**EXERCISE DIRECTIONS**
Omit all pictures. Reproduce exactly the lines from the first line of the records below through the line with "Finke, M. and".

**Records from a collection**
== == ==
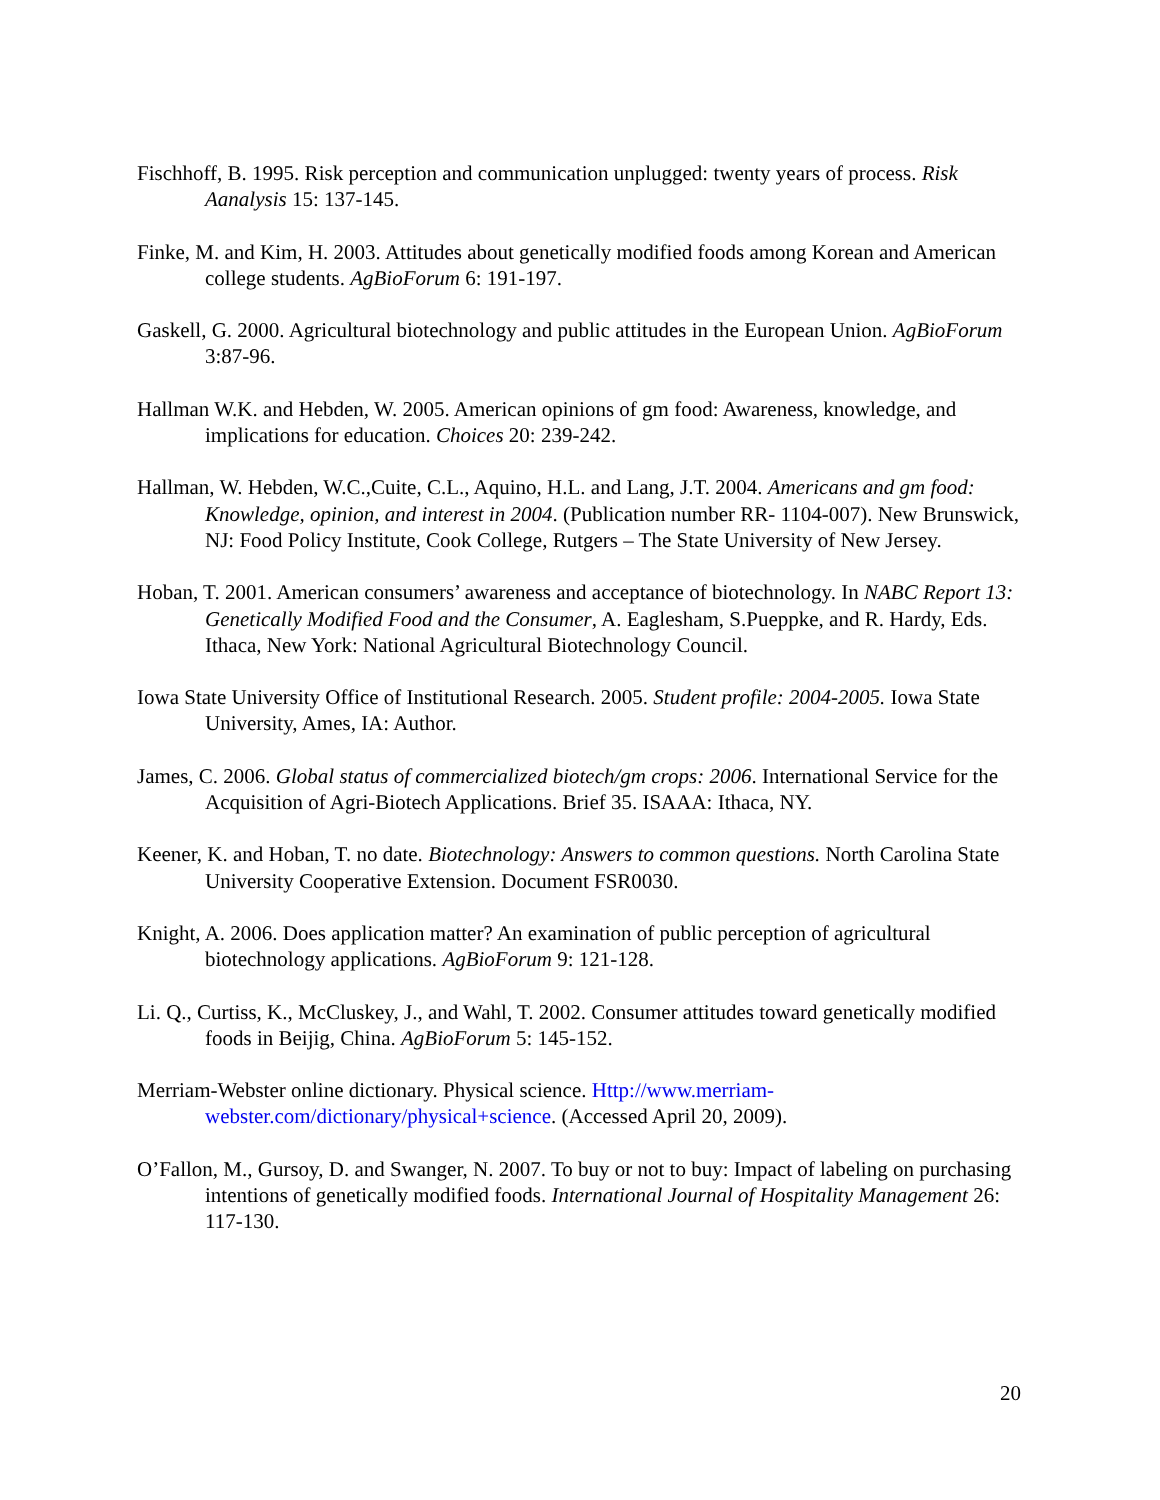Fischhoff, B. 1995. Risk perception and communication unplugged: twenty years of process. Risk Aanalysis 15: 137-145.
Finke, M. and Kim, H. 2003. Attitudes about genetically modified foods among Korean and American college students. AgBioForum 6: 191-197.
Gaskell, G. 2000. Agricultural biotechnology and public attitudes in the European Union. AgBioForum 3:87-96.
Hallman W.K. and Hebden, W. 2005. American opinions of gm food: Awareness, knowledge, and implications for education. Choices 20: 239-242.
Hallman, W. Hebden, W.C.,Cuite, C.L., Aquino, H.L. and Lang, J.T. 2004. Americans and gm food: Knowledge, opinion, and interest in 2004. (Publication number RR- 1104-007). New Brunswick, NJ: Food Policy Institute, Cook College, Rutgers – The State University of New Jersey.
Hoban, T. 2001. American consumers’ awareness and acceptance of biotechnology. In NABC Report 13: Genetically Modified Food and the Consumer, A. Eaglesham, S.Pueppke, and R. Hardy, Eds. Ithaca, New York: National Agricultural Biotechnology Council.
Iowa State University Office of Institutional Research. 2005. Student profile: 2004-2005. Iowa State University, Ames, IA: Author.
James, C. 2006. Global status of commercialized biotech/gm crops: 2006. International Service for the Acquisition of Agri-Biotech Applications. Brief 35. ISAAA: Ithaca, NY.
Keener, K. and Hoban, T. no date. Biotechnology: Answers to common questions. North Carolina State University Cooperative Extension. Document FSR0030.
Knight, A. 2006. Does application matter? An examination of public perception of agricultural biotechnology applications. AgBioForum 9: 121-128.
Li. Q., Curtiss, K., McCluskey, J., and Wahl, T. 2002. Consumer attitudes toward genetically modified foods in Beijig, China. AgBioForum 5: 145-152.
Merriam-Webster online dictionary. Physical science. Http://www.merriam-webster.com/dictionary/physical+science. (Accessed April 20, 2009).
O’Fallon, M., Gursoy, D. and Swanger, N. 2007. To buy or not to buy: Impact of labeling on purchasing intentions of genetically modified foods. International Journal of Hospitality Management 26: 117-130.
20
== == ==
**SOLUTION**
Fischhoff, B. 1995. Risk perception and communication unplugged: twenty years of process. Risk Aanalysis 15: 137-145.
Finke, M. and Kim, H. 2003. Attitudes about genetically modified foods among Korean and American college students. AgBioForum 6: 191-197.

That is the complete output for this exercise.